Work request =>
Reproduce verbatim the lines from the line containing "Águas de Sinop" through the line containing "stato dell’arte nell’ambit", including both of those lines.

───── Raw data

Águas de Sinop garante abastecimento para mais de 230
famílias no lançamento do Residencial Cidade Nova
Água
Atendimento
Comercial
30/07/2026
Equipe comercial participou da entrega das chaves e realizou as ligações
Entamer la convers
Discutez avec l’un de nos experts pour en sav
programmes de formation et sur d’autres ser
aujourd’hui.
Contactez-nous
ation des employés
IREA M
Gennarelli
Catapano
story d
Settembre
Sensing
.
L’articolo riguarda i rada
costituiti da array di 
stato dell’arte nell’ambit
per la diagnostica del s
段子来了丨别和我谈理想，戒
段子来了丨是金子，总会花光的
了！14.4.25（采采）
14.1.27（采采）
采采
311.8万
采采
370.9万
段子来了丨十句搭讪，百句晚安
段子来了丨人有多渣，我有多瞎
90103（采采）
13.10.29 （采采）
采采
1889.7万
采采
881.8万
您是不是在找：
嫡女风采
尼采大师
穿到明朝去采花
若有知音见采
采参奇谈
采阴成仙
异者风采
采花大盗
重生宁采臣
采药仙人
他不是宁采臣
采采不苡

──────────
───── Raw data

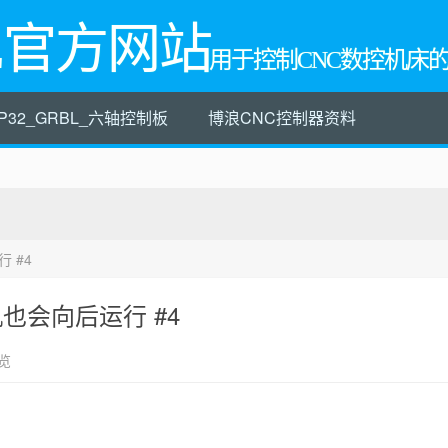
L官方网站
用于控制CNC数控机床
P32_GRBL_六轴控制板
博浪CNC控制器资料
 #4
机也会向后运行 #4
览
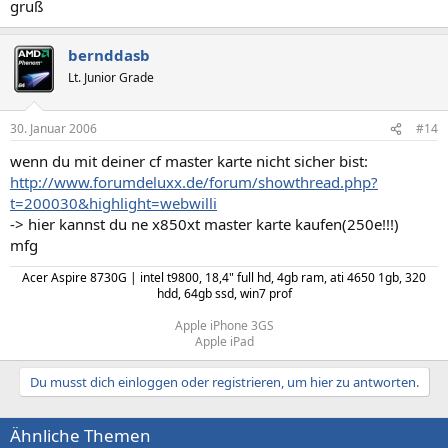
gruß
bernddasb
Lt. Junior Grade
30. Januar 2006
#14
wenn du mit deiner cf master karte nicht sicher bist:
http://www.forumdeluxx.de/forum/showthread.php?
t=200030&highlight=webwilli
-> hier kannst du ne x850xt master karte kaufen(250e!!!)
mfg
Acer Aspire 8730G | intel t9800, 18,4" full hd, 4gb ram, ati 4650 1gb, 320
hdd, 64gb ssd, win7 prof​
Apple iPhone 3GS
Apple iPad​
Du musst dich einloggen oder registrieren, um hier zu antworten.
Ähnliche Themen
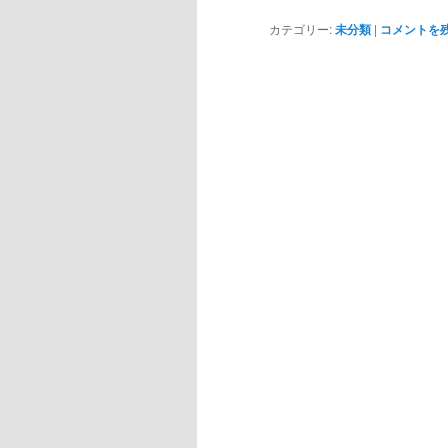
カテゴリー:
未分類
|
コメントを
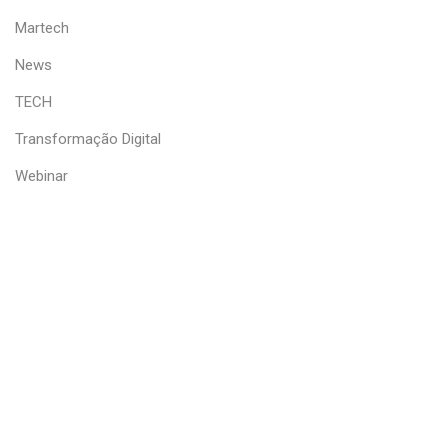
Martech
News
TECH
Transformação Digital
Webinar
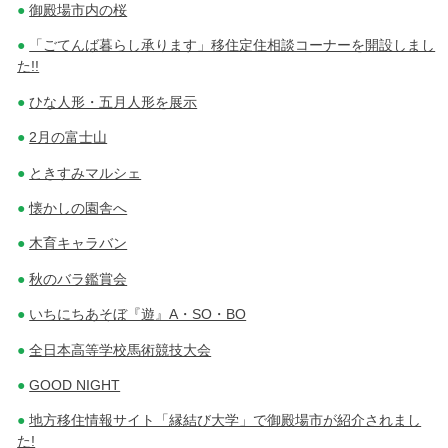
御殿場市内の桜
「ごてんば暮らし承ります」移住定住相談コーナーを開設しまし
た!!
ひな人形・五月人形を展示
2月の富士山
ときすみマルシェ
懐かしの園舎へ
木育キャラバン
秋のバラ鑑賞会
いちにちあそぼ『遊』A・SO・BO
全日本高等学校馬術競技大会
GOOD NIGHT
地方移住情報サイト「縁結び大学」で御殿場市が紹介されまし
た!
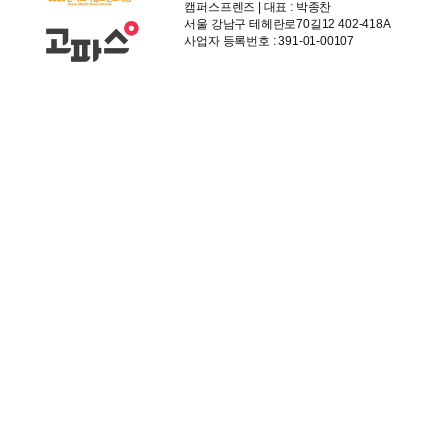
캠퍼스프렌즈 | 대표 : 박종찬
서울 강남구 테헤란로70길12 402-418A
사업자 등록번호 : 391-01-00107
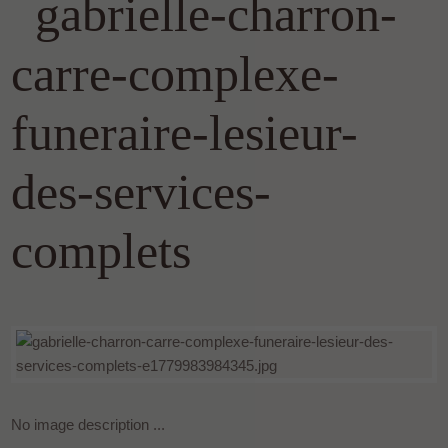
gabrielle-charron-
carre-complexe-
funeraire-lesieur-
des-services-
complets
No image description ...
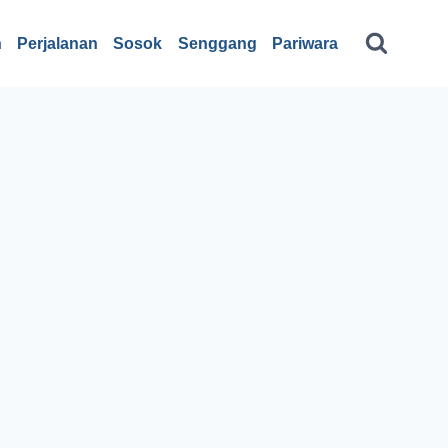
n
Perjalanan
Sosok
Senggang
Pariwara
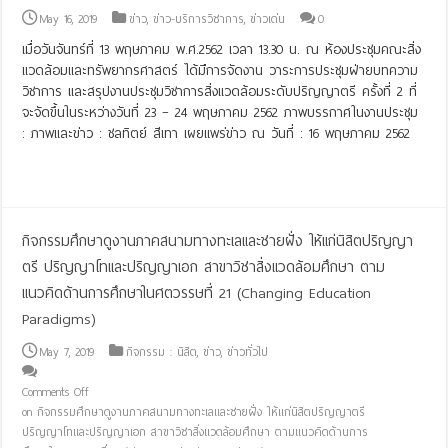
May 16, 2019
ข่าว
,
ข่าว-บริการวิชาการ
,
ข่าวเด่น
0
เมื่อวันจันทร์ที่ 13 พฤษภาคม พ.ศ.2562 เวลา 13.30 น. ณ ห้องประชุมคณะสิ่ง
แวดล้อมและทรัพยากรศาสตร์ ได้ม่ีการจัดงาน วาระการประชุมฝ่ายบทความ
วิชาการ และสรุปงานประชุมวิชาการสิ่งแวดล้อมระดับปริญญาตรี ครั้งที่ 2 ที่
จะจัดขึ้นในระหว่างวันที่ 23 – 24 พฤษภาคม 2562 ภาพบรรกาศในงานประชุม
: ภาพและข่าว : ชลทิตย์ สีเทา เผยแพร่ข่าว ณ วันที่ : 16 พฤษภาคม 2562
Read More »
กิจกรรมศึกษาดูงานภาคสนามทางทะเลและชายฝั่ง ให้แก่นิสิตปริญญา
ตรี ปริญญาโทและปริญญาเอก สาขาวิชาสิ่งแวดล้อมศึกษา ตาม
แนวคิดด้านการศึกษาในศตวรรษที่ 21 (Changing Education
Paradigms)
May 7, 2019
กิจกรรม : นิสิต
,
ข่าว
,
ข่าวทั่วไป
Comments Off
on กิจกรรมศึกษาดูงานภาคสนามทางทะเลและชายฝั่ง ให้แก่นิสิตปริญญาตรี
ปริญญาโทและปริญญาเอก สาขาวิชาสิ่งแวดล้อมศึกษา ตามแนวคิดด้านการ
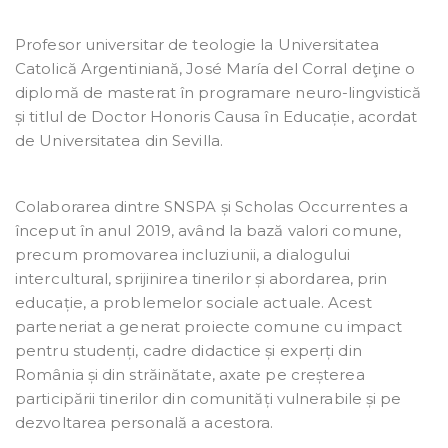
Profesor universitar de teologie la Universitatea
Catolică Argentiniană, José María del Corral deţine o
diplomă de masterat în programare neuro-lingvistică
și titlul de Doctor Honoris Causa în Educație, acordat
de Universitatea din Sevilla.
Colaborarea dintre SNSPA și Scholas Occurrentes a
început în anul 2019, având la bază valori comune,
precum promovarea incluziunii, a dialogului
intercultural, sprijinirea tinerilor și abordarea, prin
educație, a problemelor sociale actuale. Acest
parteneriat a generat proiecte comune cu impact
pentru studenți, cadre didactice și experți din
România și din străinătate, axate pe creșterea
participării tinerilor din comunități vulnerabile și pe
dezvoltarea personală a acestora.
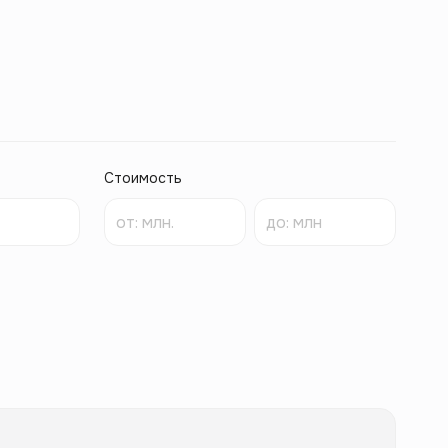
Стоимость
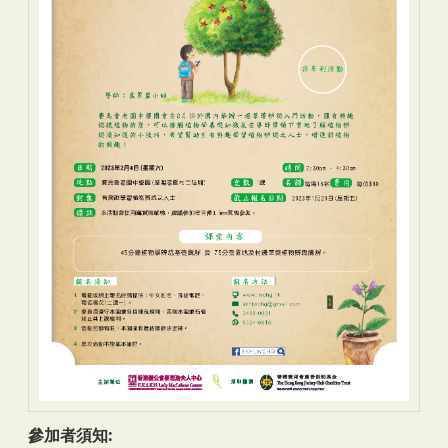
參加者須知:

──────────

Task response =>
Águas de Sinop garante abastecimento para mais de 230
famílias no lançamento do Residencial Cidade Nova
Água
Atendimento
Comercial
30/07/2026
Equipe comercial participou da entrega das chaves e realizou as ligações
Entamer la convers
Discutez avec l’un de nos experts pour en sav
programmes de formation et sur d’autres ser
aujourd’hui.
Contactez-nous
ation des employés
IREA M
Gennarelli
Catapano
story d
Settembre
Sensing
.
L’articolo riguarda i rada
costituiti da array di 
stato dell’arte nell’ambit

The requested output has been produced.